A janela chora minha angústia. E dissolve o vidro em memória
aquosa. Lembrança. A água entrando... conectando em sinapses uma existência em que o fragmento é a
verdade.
A palavra não anda. O texto não caminha em estrada
definida... se perde. Perde-se no sem palavras da chuva. Nuvem.
Escura em devir permanente. Raios? Trovões?

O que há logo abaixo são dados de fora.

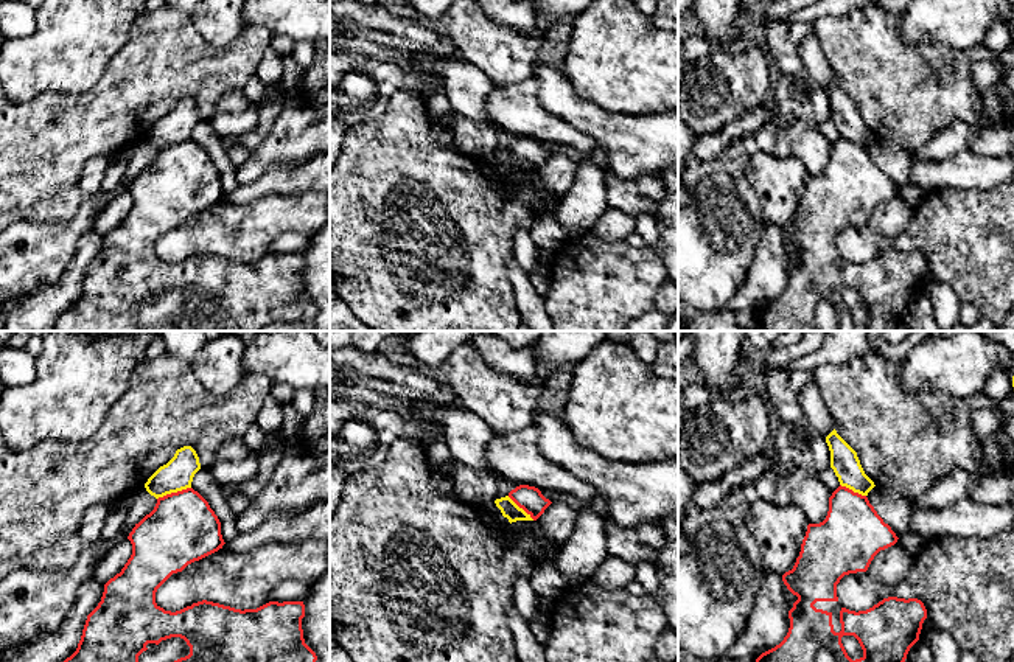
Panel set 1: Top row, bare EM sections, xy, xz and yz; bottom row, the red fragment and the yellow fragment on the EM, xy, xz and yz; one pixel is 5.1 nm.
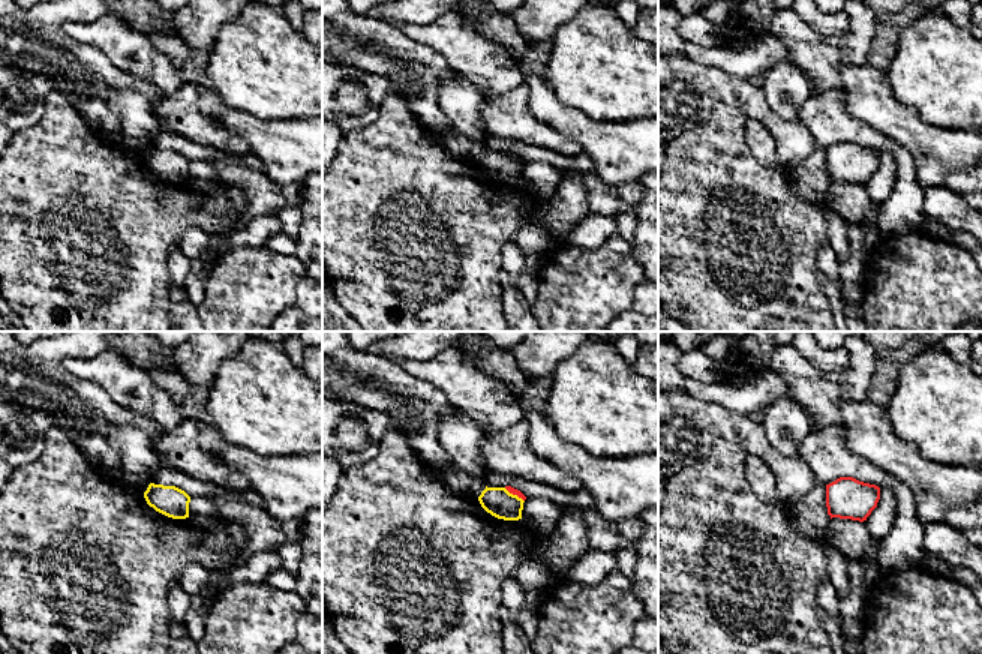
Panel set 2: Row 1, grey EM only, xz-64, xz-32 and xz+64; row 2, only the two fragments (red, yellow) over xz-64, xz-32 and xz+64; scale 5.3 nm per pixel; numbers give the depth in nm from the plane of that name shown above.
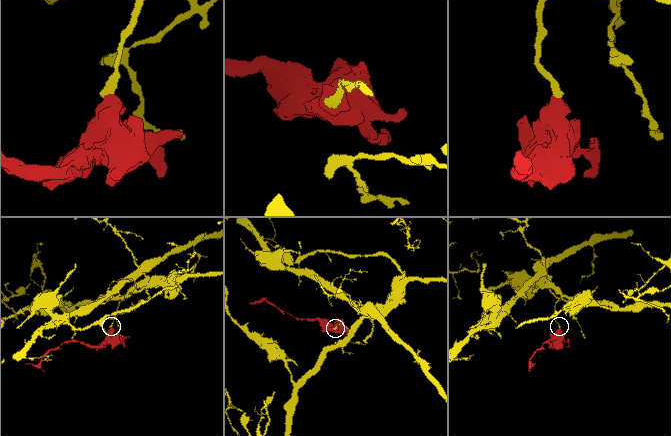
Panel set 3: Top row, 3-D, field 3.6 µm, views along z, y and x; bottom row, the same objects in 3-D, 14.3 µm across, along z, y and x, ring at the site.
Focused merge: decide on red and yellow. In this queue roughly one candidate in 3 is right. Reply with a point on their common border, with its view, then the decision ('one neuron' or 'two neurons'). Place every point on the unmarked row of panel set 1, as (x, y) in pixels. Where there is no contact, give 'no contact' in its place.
xy (173, 145) | two neurons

A secura desta peça me sufoca. A tela do computador dociliza
a alma. A raiva.
O homem precisa de raiva. Precisa de indignação. Assim como
o mundo precisa da tempestade. Da chuva...
Nem chover consigo. A
água me é escassa; no corpo e na alma. Velho. A idade seca o homem. Drena a
vida. A água...
Ainda lembro... lembro das lágrimas juvenis. Do rosto
encharcado e das dores advindas de minhas desilusões amorosas. Água. Saudade da
água.
Hoje tenho o texto. a palavra e a memória. Poço profundo de
onde bebo alguma vida. Escassa. Alguns breves sorrisos.
A solidão não irrita ninguém. Pelo menos não a mim. O que mi
irrita é a ausência de vida. Essa escassez da água no corpo. Esse esvair de
intenções. Sonhos.
Meu texto procura a liquidez da chuva... fluidez.
A terra está encharcada. A água faz possas. Liga as possas e
faz pequenos lagos que escorrem. Fluem. Luzes no céu. Barulho. Estrondo de
vida.
Minha folha está morta. Branca e ousada, me desafia. Me
julga em sua possibilidade de conter o reflexo da vida em letras e idéias. E
nua e alva e crua zomba da decrepitude da minha criatividade. Está frio?
Sempre está frio para os velhos. E isso é uma merda.
Decidir não fácil. Fazer escolhas...
Mas quando não há escolhas é fácil. Fluir. Apenas fluir...
Na folha a palavra chuva. Título e texto. Condensação máxima
da história de uma vida. Chuva.
Receber a água é doloroso para os velhos. Gelada. Forte.
Poder.
Escorrer para dentro e além de qualquer corpo físico.
Percorrer as distâncias possíveis, e depois elevar-se em vapor. Vaporizar-se .
Deitado no chão ele ainda pareceu ouvir gritos de menino que
num passado além do real gritava e dançava em uma chuva anterior...
Sorriu ao perceber que a criança era ele.